Adjusting your savings goals based on the new demands on your finances means you’re still committed to a good financial habit, but you’re not setting yourself up for failure.
Automating your savings is one way of sticking to your new goals. Setting up a standing order to transfer money as soon as you have been paid is a great way of ensuring you continue to save.
6. Cut your costs
If saving money is important to you but you're finding it harder than expected, look at where you can reduce your costs.
Regularly checking your bills and switching providers could potentially save you money in the long run. For example, have you recently reviewed your energy bill? Or thought about your mobile contract? Use comparison websites to make sure you're getting the best deal.
Then there are commuting costs. For those who haven’t had to go into the office much yet, train fares can be a shock. If you aren’t going back into the office full-time, you may be able to save yourself money on train fares by using Network Rail’s recently launched Flexi Season ticket. Designed for those who only need to travel to work a couple of times a week, it provides a 20% discount on an equivalent Monthly Season ticket.
7. Save on family entertainment
Why pay full price when you don’t need to? If you’re clever, then there are ways of keeping the cost of family entertainment down.
Schemes such as Tesco Clubcard or Nectar help you build up points which can be redeemed against eating out or family day trips.

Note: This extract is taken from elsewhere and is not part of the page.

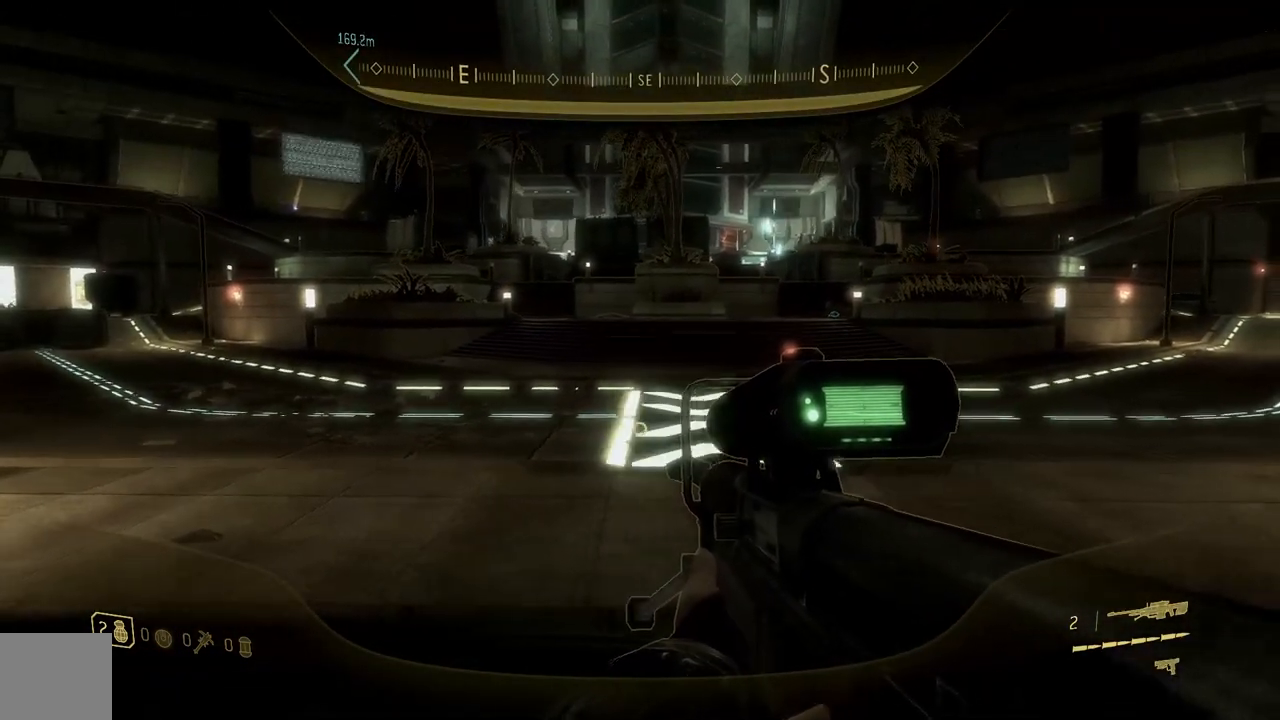
{"buttons": [], "left_stick": "center", "right_stick": "center", "button_events": []}
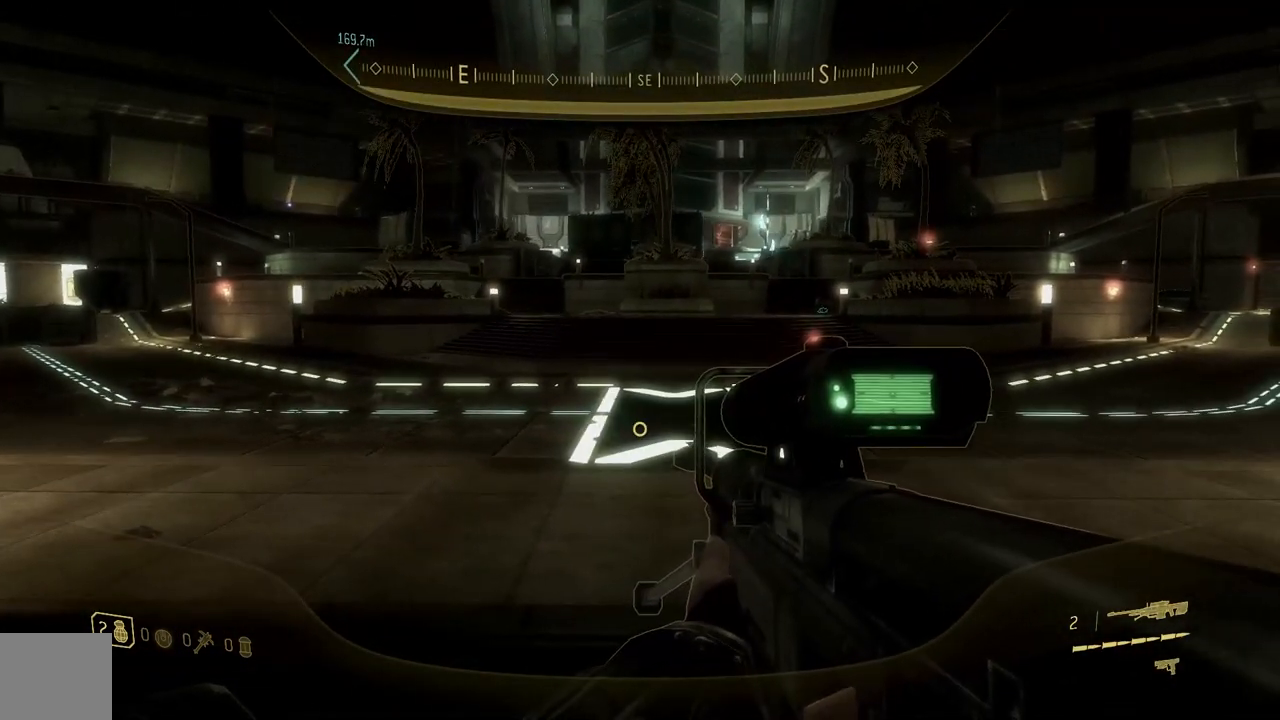
{"buttons": [], "left_stick": "center", "right_stick": "center", "button_events": []}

Alternatively, you can keep your eye out for discount vouchers. Merlin Entertainment often run promotions with cereals brands that will see adults go free. Or there are websites like vouchercodes.co.uk that provide discount codes on a range of experiences and purchases.
Using discounts or vouchers can allow you to enjoy days out together while making sure that you stick to your budget.
- Quarterly economic commentary: January to March 2021. Data source, ONS, June 2021.